Given exercise: Change "Piano" to "Keyboard" wherever it occurs in the items below, and reproduce them otherwise unaltered.

+++

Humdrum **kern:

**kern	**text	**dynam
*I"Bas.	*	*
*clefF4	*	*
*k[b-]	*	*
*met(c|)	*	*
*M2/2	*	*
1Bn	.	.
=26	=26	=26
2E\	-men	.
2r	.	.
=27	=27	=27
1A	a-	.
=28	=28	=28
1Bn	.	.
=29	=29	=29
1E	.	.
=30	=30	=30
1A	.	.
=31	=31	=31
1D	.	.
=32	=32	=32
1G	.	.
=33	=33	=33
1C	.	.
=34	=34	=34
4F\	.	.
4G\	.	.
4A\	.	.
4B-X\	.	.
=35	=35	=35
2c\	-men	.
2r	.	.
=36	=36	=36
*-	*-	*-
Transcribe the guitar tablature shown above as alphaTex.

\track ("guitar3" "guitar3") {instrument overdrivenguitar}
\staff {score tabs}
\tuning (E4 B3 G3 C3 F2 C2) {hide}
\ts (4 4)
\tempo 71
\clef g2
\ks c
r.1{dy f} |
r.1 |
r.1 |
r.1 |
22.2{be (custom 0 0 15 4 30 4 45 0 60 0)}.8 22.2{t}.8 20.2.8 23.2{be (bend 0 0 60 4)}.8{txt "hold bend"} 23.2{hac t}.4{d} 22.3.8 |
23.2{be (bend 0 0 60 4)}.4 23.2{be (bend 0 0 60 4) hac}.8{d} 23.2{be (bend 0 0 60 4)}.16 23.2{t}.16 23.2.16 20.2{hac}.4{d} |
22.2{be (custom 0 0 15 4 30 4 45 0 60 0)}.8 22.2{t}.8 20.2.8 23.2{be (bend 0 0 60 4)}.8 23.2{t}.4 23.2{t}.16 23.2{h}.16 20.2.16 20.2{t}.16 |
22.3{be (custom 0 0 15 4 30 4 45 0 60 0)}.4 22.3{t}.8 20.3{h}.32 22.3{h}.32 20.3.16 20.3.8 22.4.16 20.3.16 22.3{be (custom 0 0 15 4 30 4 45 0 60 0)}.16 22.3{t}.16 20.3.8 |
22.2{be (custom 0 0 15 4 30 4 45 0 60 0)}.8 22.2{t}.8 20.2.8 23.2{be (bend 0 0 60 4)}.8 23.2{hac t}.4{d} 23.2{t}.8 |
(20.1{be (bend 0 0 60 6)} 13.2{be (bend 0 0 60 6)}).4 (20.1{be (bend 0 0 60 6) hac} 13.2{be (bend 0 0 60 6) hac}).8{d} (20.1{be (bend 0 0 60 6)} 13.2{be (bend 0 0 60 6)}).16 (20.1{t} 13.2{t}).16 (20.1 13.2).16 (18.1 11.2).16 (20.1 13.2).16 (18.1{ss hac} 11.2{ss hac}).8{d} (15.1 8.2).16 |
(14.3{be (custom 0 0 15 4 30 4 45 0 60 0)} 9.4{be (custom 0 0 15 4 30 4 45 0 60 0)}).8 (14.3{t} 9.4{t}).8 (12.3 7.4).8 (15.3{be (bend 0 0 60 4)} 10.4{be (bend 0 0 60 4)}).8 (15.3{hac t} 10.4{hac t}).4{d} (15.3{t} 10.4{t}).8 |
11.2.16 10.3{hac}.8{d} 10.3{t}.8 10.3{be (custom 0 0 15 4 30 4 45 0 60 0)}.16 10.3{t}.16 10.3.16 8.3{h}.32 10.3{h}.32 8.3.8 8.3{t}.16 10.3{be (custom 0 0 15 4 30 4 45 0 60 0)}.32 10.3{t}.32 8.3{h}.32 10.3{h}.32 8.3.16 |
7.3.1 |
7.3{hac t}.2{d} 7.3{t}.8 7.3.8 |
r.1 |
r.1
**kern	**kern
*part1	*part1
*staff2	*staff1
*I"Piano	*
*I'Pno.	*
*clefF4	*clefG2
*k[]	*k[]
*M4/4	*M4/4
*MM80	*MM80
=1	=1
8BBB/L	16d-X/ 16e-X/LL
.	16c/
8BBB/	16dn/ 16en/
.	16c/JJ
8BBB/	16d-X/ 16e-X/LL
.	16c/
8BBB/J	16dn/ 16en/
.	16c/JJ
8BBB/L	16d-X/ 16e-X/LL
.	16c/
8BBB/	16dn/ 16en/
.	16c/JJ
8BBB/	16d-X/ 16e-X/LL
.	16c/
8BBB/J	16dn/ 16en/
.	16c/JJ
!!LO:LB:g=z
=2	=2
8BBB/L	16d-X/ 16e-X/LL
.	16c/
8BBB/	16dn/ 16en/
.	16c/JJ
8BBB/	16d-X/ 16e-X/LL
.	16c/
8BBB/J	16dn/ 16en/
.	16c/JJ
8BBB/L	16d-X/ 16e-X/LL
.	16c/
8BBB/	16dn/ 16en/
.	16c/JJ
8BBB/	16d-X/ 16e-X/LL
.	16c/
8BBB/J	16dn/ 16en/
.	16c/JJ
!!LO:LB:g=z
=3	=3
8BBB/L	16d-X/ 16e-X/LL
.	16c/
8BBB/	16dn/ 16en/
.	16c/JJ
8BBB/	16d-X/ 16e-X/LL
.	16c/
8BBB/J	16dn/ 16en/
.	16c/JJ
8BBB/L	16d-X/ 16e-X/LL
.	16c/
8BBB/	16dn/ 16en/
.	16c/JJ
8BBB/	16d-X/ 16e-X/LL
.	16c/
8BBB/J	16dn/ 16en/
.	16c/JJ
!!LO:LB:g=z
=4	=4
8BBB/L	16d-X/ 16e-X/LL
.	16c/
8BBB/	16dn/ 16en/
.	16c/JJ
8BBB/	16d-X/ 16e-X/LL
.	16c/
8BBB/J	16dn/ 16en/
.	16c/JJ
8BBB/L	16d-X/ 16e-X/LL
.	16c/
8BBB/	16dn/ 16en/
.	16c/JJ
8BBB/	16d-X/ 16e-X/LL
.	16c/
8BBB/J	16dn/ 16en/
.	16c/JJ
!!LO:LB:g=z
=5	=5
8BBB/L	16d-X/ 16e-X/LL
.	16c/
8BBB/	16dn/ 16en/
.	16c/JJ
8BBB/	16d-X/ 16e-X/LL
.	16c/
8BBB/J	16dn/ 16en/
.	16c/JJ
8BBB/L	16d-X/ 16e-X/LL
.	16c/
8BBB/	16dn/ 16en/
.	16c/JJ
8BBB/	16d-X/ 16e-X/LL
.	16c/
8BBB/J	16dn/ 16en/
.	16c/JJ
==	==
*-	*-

+++

Solution to this problem:
Humdrum **kern:

**kern	**text	**dynam
*I"Bas.	*	*
*clefF4	*	*
*k[b-]	*	*
*met(c|)	*	*
*M2/2	*	*
1Bn	.	.
=26	=26	=26
2E\	-men	.
2r	.	.
=27	=27	=27
1A	a-	.
=28	=28	=28
1Bn	.	.
=29	=29	=29
1E	.	.
=30	=30	=30
1A	.	.
=31	=31	=31
1D	.	.
=32	=32	=32
1G	.	.
=33	=33	=33
1C	.	.
=34	=34	=34
4F\	.	.
4G\	.	.
4A\	.	.
4B-X\	.	.
=35	=35	=35
2c\	-men	.
2r	.	.
=36	=36	=36
*-	*-	*-
Transcribe the guitar tablature shown above as alphaTex.

\track ("guitar3" "guitar3") {instrument overdrivenguitar}
\staff {score tabs}
\tuning (E4 B3 G3 C3 F2 C2) {hide}
\ts (4 4)
\tempo 71
\clef g2
\ks c
r.1{dy f} |
r.1 |
r.1 |
r.1 |
22.2{be (custom 0 0 15 4 30 4 45 0 60 0)}.8 22.2{t}.8 20.2.8 23.2{be (bend 0 0 60 4)}.8{txt "hold bend"} 23.2{hac t}.4{d} 22.3.8 |
23.2{be (bend 0 0 60 4)}.4 23.2{be (bend 0 0 60 4) hac}.8{d} 23.2{be (bend 0 0 60 4)}.16 23.2{t}.16 23.2.16 20.2{hac}.4{d} |
22.2{be (custom 0 0 15 4 30 4 45 0 60 0)}.8 22.2{t}.8 20.2.8 23.2{be (bend 0 0 60 4)}.8 23.2{t}.4 23.2{t}.16 23.2{h}.16 20.2.16 20.2{t}.16 |
22.3{be (custom 0 0 15 4 30 4 45 0 60 0)}.4 22.3{t}.8 20.3{h}.32 22.3{h}.32 20.3.16 20.3.8 22.4.16 20.3.16 22.3{be (custom 0 0 15 4 30 4 45 0 60 0)}.16 22.3{t}.16 20.3.8 |
22.2{be (custom 0 0 15 4 30 4 45 0 60 0)}.8 22.2{t}.8 20.2.8 23.2{be (bend 0 0 60 4)}.8 23.2{hac t}.4{d} 23.2{t}.8 |
(20.1{be (bend 0 0 60 6)} 13.2{be (bend 0 0 60 6)}).4 (20.1{be (bend 0 0 60 6) hac} 13.2{be (bend 0 0 60 6) hac}).8{d} (20.1{be (bend 0 0 60 6)} 13.2{be (bend 0 0 60 6)}).16 (20.1{t} 13.2{t}).16 (20.1 13.2).16 (18.1 11.2).16 (20.1 13.2).16 (18.1{ss hac} 11.2{ss hac}).8{d} (15.1 8.2).16 |
(14.3{be (custom 0 0 15 4 30 4 45 0 60 0)} 9.4{be (custom 0 0 15 4 30 4 45 0 60 0)}).8 (14.3{t} 9.4{t}).8 (12.3 7.4).8 (15.3{be (bend 0 0 60 4)} 10.4{be (bend 0 0 60 4)}).8 (15.3{hac t} 10.4{hac t}).4{d} (15.3{t} 10.4{t}).8 |
11.2.16 10.3{hac}.8{d} 10.3{t}.8 10.3{be (custom 0 0 15 4 30 4 45 0 60 0)}.16 10.3{t}.16 10.3.16 8.3{h}.32 10.3{h}.32 8.3.8 8.3{t}.16 10.3{be (custom 0 0 15 4 30 4 45 0 60 0)}.32 10.3{t}.32 8.3{h}.32 10.3{h}.32 8.3.16 |
7.3.1 |
7.3{hac t}.2{d} 7.3{t}.8 7.3.8 |
r.1 |
r.1
**kern	**kern
*part1	*part1
*staff2	*staff1
*I"Keyboard	*
*I'Pno.	*
*clefF4	*clefG2
*k[]	*k[]
*M4/4	*M4/4
*MM80	*MM80
=1	=1
8BBB/L	16d-X/ 16e-X/LL
.	16c/
8BBB/	16dn/ 16en/
.	16c/JJ
8BBB/	16d-X/ 16e-X/LL
.	16c/
8BBB/J	16dn/ 16en/
.	16c/JJ
8BBB/L	16d-X/ 16e-X/LL
.	16c/
8BBB/	16dn/ 16en/
.	16c/JJ
8BBB/	16d-X/ 16e-X/LL
.	16c/
8BBB/J	16dn/ 16en/
.	16c/JJ
!!LO:LB:g=z
=2	=2
8BBB/L	16d-X/ 16e-X/LL
.	16c/
8BBB/	16dn/ 16en/
.	16c/JJ
8BBB/	16d-X/ 16e-X/LL
.	16c/
8BBB/J	16dn/ 16en/
.	16c/JJ
8BBB/L	16d-X/ 16e-X/LL
.	16c/
8BBB/	16dn/ 16en/
.	16c/JJ
8BBB/	16d-X/ 16e-X/LL
.	16c/
8BBB/J	16dn/ 16en/
.	16c/JJ
!!LO:LB:g=z
=3	=3
8BBB/L	16d-X/ 16e-X/LL
.	16c/
8BBB/	16dn/ 16en/
.	16c/JJ
8BBB/	16d-X/ 16e-X/LL
.	16c/
8BBB/J	16dn/ 16en/
.	16c/JJ
8BBB/L	16d-X/ 16e-X/LL
.	16c/
8BBB/	16dn/ 16en/
.	16c/JJ
8BBB/	16d-X/ 16e-X/LL
.	16c/
8BBB/J	16dn/ 16en/
.	16c/JJ
!!LO:LB:g=z
=4	=4
8BBB/L	16d-X/ 16e-X/LL
.	16c/
8BBB/	16dn/ 16en/
.	16c/JJ
8BBB/	16d-X/ 16e-X/LL
.	16c/
8BBB/J	16dn/ 16en/
.	16c/JJ
8BBB/L	16d-X/ 16e-X/LL
.	16c/
8BBB/	16dn/ 16en/
.	16c/JJ
8BBB/	16d-X/ 16e-X/LL
.	16c/
8BBB/J	16dn/ 16en/
.	16c/JJ
!!LO:LB:g=z
=5	=5
8BBB/L	16d-X/ 16e-X/LL
.	16c/
8BBB/	16dn/ 16en/
.	16c/JJ
8BBB/	16d-X/ 16e-X/LL
.	16c/
8BBB/J	16dn/ 16en/
.	16c/JJ
8BBB/L	16d-X/ 16e-X/LL
.	16c/
8BBB/	16dn/ 16en/
.	16c/JJ
8BBB/	16d-X/ 16e-X/LL
.	16c/
8BBB/J	16dn/ 16en/
.	16c/JJ
==	==
*-	*-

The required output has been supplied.